Address
- 1008 North Hena Street Greenville, Illinois, 62246 United States

District information
- Type: Public
- Grades: PreK–12
- NCES District ID: 1717730

Students and staff
- Students: 1,658 (2020–2021)

Other information
- Website: www.bccu2.org

= Bond County Community Unit School District 2 =

School district in Bond County, Illinois, United States

Bond County Community Unit School District 2 is a unified school district based in Greenville, a city located in central Bond County, Illinois that serves as its county seat.
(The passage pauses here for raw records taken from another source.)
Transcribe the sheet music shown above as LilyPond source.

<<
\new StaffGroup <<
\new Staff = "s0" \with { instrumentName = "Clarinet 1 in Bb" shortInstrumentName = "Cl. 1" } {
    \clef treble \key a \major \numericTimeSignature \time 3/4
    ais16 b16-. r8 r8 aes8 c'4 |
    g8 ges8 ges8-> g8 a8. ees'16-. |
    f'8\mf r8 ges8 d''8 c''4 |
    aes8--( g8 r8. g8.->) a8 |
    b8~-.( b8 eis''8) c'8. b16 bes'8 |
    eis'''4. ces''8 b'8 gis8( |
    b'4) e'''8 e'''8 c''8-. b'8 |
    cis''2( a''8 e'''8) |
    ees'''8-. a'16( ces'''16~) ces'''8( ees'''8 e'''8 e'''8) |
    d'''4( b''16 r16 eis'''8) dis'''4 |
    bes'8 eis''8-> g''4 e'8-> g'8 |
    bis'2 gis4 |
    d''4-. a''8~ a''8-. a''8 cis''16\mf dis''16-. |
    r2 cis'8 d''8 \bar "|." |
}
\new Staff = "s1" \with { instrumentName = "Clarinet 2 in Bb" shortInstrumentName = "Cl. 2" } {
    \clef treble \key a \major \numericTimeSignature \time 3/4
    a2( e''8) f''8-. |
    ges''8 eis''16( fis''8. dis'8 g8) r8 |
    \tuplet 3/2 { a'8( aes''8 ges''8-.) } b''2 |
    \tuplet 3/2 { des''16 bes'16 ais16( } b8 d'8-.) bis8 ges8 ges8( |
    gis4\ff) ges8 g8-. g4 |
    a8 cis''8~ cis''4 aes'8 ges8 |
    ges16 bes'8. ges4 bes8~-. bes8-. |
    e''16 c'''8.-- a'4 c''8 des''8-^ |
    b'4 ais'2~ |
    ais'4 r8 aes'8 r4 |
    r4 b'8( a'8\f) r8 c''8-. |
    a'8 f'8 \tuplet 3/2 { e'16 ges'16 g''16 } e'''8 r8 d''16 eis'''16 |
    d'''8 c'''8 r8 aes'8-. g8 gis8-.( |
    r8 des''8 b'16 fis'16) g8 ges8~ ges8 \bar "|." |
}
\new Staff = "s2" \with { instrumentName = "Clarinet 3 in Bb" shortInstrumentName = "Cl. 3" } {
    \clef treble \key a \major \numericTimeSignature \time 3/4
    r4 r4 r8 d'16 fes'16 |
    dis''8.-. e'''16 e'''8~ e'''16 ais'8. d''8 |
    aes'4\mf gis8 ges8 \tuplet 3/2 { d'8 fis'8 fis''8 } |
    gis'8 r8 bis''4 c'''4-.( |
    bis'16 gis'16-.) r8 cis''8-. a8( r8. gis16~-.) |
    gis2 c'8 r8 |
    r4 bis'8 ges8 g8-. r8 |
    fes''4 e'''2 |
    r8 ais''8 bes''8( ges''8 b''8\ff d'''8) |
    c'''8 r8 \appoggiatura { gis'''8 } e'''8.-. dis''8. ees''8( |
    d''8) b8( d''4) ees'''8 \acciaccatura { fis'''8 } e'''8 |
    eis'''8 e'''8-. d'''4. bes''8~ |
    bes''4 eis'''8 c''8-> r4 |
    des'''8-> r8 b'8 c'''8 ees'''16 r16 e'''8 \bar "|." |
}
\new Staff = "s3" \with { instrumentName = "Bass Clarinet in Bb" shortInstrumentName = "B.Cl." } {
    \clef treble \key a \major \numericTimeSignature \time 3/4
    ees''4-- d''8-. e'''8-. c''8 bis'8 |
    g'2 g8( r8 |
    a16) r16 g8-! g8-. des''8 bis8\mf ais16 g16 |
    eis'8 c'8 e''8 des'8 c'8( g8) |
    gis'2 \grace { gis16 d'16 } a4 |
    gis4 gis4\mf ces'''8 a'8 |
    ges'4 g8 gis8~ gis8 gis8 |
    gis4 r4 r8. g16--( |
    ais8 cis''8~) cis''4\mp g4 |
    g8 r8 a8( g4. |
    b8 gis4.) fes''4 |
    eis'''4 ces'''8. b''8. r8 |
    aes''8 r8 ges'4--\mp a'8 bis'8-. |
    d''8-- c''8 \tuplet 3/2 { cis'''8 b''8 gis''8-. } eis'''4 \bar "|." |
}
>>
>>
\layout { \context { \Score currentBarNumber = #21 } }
Today, the district is composed of five schools; Greenville Elementary School, a NASA Explorer school that serves grades Pre-K through 5; Pocahontas Elementary School, which serves grades Pre-K through 8; Greenville Junior High School, a school that means to bridge Greenville Elementary and Greenville High by serving grades 6-8; and lastly, Greenville High School, of which all the schools ultimately feed into, serving grades 9-12. The superintendent of the school district is Wes Olson; the principal of Greenville Elementary is Eric Swingler, the principal of Pocahontas Elementary is Andrew Beckham, the principal of Greenville Junior High is Gary Brauns, and the principal of Greenville High is Kara Harris. Respectively, the mascot Greenville Elementary is the rocket; of Pocahontas, it is the Indian. The mascot of Greenville Junior High is the blue jay, and the mascot of Greenville High is the Comet.

Bond County Community Unit School District 2 provides information to prevent bullying and harassment via its main page. It also runs several extracurricular programs, such as chorus and a track and field athletic team.